Quetiapine has a horrific reputation, partly due to the fact it's an "antipsychotic" associated with severe mental illness, stigma and social/occupational impairment. Pharmacology wise it's actually a really nice antidepressant for people with crappy serotonin systems. If you cant handle 5ht because your genes suck, you need the 5ht2a blocker. Its also a nice NET inhibitor for a kick of motivation. Its likely a great medication if you need it. I feel badly my ignorance may have caused people to deny considering it. This is one reason i motivated myself to make this blog entry tonight in spite of limited time. I would like to share my experience and insights, but to redress any wrongs joking as I did its "horrible".
In closing, I would like to again address the unfortunate reality some humans are broken and need to do shit like take chemicals.The higher SES, healthy living, privileged white perspective is "nature is a stable default; all of humankind is entitled to health and happiness; if you have illness, it's because you're not purifed/whole 30 paleo enough". We are made perfect in god's image, if we honor respect the sacred temple of our bodies, we will have salvation. We should purge and abstain from sins of modern chemicals, food impurities, technology, and we may live eternal, ageless and exalted and in the garden of paleo eden.
Sorry, no.
Brokenness is real. I dont know how to tell you this, but its pretty likely I inherited a cluster of genetic defects, which result in me needing to take medications to sleep and feel normally. My family on my fathers side is pretty well afflicted entirely by serious mental issues, it is what it is.

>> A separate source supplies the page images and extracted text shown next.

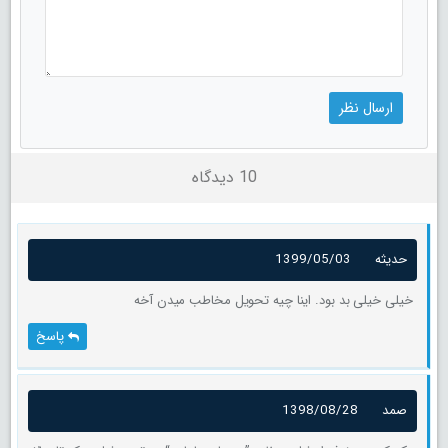
10 دیدگاه
حدیثه
1399/05/03
خیلی خیلی بد بود. اینا چیه تحویل مخاطب میدن آخه
پاسخ
صمد
1398/08/28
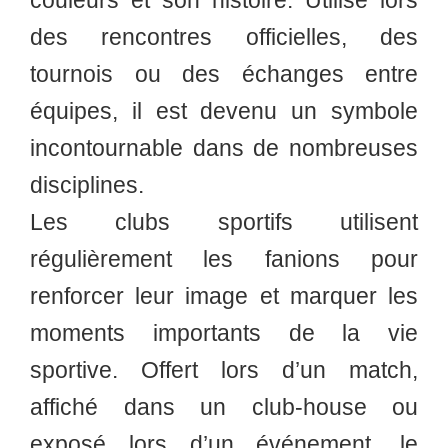
couleurs et son histoire. Utilisé lors
des rencontres officielles, des
tournois ou des échanges entre
équipes, il est devenu un symbole
incontournable dans de nombreuses
disciplines.
Les clubs sportifs utilisent
régulièrement les fanions pour
renforcer leur image et marquer les
moments importants de la vie
sportive. Offert lors d’un match,
affiché dans un club-house ou
exposé lors d’un événement, le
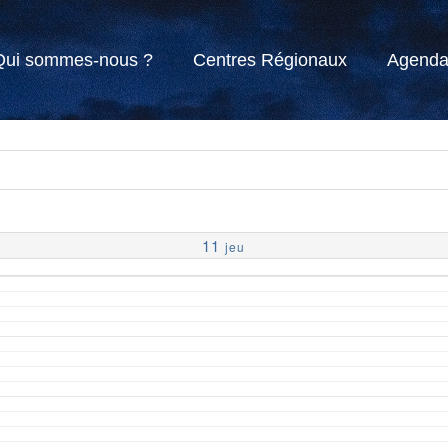
Qui sommes-nous ?
Centres Régionaux
Agend
11
jeu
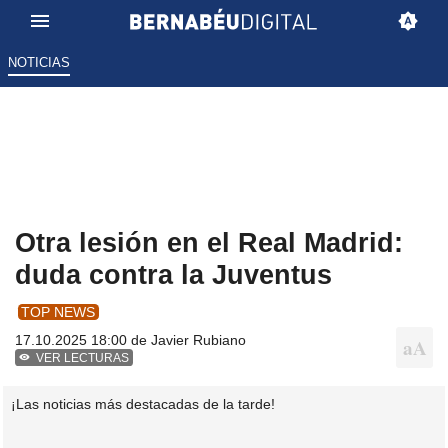
NOTICIAS
Otra lesión en el Real Madrid:
duda contra la Juventus
TOP NEWS
17.10.2025 18:00 de
Javier Rubiano
VER LECTURAS
¡Las noticias más destacadas de la tarde!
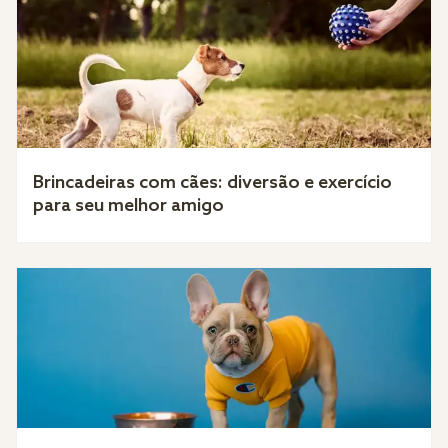
Brincadeiras com cães: diversão e exercício
para seu melhor amigo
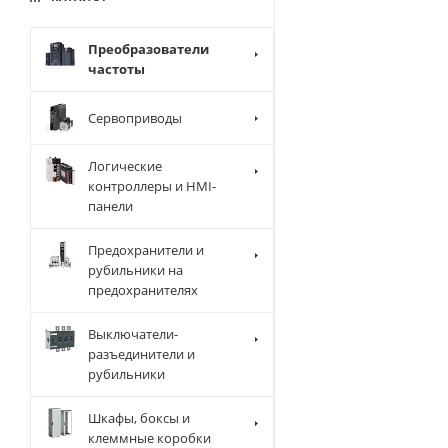
Преобразователи
частоты
Сервоприводы
Логические
контроллеры и HMI-
панели
Предохранители и
рубильники на
предохранителях
Выключатели-
разъединители и
рубильники
Шкафы, боксы и
клеммные коробки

Brokenness is relative. Life is not a stable enduring garden of eden free of changing selection pressures, or any pressures at all. Broken is not defined by feeling unhappy or ill, from an evolutionary perspective all that matters is genetic success. If you really comprehend evolutionary theory you ought to know this isnt a map to entitlement to happiness - its a description for survival of genes, for better or worse. A child in africa with sickle cell trait is less broken than the child who contracted malaria and dies. Mild anemia is problematic, but it is is less problematic than death. The fact +/+ inheritance is painfully fatal is incidental to the overall evolutionary valuable genetic selection of sickle cell trait. In the modern world, america, sickle cell trait has no use at all, and all carriers are always broken relative to noncarrier. There arent malaria mosquitos in america, the cost of mild anemia has no survival benefit.
There are many examples of innate, predestined brokenness which requires medication, treatments, implicit with pain and illness. Perhaps at one time these traits were the less broken option, now all it means is you cant sleep and need to take seroquel to adjust your fucked up 5ht2a receptors, while explaining to yuppies humans actually are broken.